The Student’s Milton

The Student’s Milton is basically a big one-volume Milton command center: poetry, prose, notes, and translations gathered for students rather than casual bedtime reading. The 1930 edition is titled The Student’s Milton: Being the Complete Poems of John Milton, with the Greater Part of His Prose Works, edited by Frank Allen Patterson and published by F. S. Crofts & Co.

It contains, broadly:

1. Milton’s complete poems
This includes the major thunder-cathedral works:

  • Paradise Lost
  • Paradise Regained
  • Samson Agonistes

And the shorter poems, such as:

  • “On the Morning of Christ’s Nativity”
  • “L’Allegro”
  • “Il Penseroso”
  • “Comus”
  • “Lycidas”
  • the sonnets
  • other early and occasional poems

2. Translations of Milton’s non-English poems
The title page says it includes “new translations into English of his Italian, Latin, and Greek poems,” so the book lets English readers access Milton’s classical and continental poetic work without needing to juggle Latin like a flaming scholarly chainsaw.

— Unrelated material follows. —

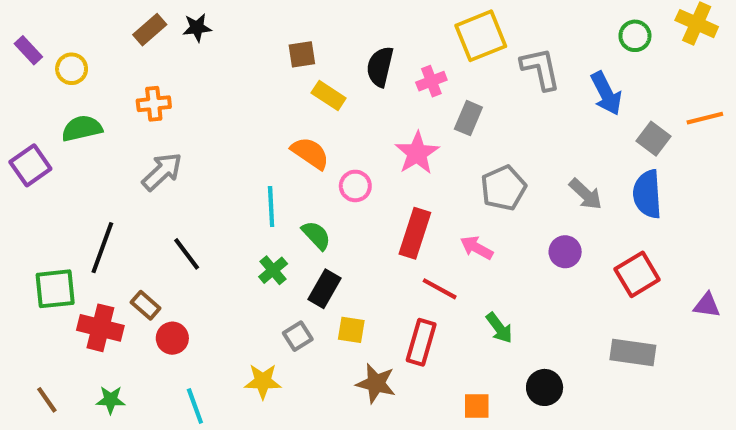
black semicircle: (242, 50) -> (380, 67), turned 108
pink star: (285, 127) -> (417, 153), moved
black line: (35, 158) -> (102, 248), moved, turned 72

3. A large selection of Milton’s prose
Not every single prose work, but “the greater part” of them. These typically include major political, religious, educational, and free-speech writings such as:

  • Areopagitica, his famous argument against censorship
  • Of Education
  • divorce writings such as The Doctrine and Discipline of Divorce
  • anti-bishop / church reform pamphlets
  • political works such as The Tenure of Kings and Magistrates
  • later religious prose, including material connected to Christian Doctrine
  • writings on toleration, heresy, church power, and conscience

4. Student apparatus
Depending on the edition, it also includes editorial introductions, notes, explanatory material, and reference tools. The point was to make Milton usable for college study. One Milton reference describes Patterson’s edition as an “enormous one-volume edition” with complete poetry and a generous selection of annotated prose that became a standard teaching edition in the U.S. during the 1930s, 1940s, and 1950s.

So, in plain English: The Student’s Milton is not just Paradise Lost. It is Milton the poet, Milton the rebel pamphleteer, Milton the theologian, Milton the free-speech absolutist, Milton the cosmic architect, all stuffed into one brick of a book.